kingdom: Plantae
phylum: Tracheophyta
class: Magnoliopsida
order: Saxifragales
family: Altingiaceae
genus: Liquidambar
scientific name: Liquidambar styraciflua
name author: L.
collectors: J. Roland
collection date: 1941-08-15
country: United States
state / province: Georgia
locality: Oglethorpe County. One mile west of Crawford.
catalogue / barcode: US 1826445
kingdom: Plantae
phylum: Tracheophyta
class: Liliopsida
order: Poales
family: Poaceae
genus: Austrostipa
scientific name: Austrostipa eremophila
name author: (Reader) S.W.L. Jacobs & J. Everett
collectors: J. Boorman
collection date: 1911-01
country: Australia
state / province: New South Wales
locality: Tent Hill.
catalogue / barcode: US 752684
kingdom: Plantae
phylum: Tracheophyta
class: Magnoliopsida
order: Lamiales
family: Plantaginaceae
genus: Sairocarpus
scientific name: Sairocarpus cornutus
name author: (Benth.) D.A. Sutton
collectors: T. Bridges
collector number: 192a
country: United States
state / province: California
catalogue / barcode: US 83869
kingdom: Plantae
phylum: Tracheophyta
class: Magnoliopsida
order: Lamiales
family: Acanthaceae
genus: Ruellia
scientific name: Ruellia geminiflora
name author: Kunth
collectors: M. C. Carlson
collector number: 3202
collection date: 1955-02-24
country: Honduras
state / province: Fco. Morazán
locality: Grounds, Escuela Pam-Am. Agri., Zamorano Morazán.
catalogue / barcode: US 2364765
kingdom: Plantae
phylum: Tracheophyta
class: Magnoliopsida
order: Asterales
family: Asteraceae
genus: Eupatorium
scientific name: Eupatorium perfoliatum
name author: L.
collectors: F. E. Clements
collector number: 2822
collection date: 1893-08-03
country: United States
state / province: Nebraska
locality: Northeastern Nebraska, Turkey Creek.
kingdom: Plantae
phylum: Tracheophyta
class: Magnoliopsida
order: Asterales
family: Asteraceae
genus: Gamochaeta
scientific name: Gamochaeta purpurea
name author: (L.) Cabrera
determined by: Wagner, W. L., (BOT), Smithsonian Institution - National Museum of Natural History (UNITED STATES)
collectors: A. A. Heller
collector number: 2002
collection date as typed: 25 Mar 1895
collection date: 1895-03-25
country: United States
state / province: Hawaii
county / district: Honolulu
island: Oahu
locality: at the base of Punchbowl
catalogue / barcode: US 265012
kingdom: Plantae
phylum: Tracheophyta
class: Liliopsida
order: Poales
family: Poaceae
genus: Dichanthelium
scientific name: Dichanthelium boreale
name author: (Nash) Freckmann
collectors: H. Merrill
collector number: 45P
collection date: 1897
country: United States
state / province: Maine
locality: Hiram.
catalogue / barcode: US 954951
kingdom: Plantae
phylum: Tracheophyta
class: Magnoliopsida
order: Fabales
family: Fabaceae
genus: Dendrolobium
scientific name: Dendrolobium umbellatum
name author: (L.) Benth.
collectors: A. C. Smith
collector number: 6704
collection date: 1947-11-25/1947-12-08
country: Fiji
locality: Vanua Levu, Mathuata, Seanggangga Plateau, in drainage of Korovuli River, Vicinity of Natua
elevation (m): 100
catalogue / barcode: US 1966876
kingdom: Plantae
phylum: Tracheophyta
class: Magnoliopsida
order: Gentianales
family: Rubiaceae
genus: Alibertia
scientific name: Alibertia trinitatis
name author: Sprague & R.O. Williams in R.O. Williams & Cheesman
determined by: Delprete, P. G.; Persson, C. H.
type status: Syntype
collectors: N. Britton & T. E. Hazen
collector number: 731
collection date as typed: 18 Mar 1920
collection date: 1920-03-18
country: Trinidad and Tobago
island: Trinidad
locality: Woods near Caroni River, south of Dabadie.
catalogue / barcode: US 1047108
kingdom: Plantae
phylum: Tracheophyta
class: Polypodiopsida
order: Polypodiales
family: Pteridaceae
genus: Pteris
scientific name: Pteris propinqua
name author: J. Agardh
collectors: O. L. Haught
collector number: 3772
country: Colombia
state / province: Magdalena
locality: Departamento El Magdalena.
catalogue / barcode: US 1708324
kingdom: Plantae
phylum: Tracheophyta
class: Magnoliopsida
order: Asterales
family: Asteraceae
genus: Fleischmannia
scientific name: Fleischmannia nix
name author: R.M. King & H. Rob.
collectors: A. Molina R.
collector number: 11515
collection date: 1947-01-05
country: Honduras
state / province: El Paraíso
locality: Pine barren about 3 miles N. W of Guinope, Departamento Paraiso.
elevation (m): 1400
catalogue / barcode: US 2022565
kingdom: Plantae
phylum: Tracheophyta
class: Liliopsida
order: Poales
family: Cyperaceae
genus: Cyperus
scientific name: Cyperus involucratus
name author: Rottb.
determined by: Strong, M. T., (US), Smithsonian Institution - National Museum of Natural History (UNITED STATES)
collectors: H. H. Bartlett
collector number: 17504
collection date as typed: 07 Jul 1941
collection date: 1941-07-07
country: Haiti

§ **DESCRIPTION OF THE TASK**: Can you copy out the lines of the material verbatim, from the line with "locality: Woods near" to the line with "name author: J. Agardh", with both of those lines included?

§ **CORRECT OUTPUT**:
locality: Woods near Caroni River, south of Dabadie.
catalogue / barcode: US 1047108
kingdom: Plantae
phylum: Tracheophyta
class: Polypodiopsida
order: Polypodiales
family: Pteridaceae
genus: Pteris
scientific name: Pteris propinqua
name author: J. Agardh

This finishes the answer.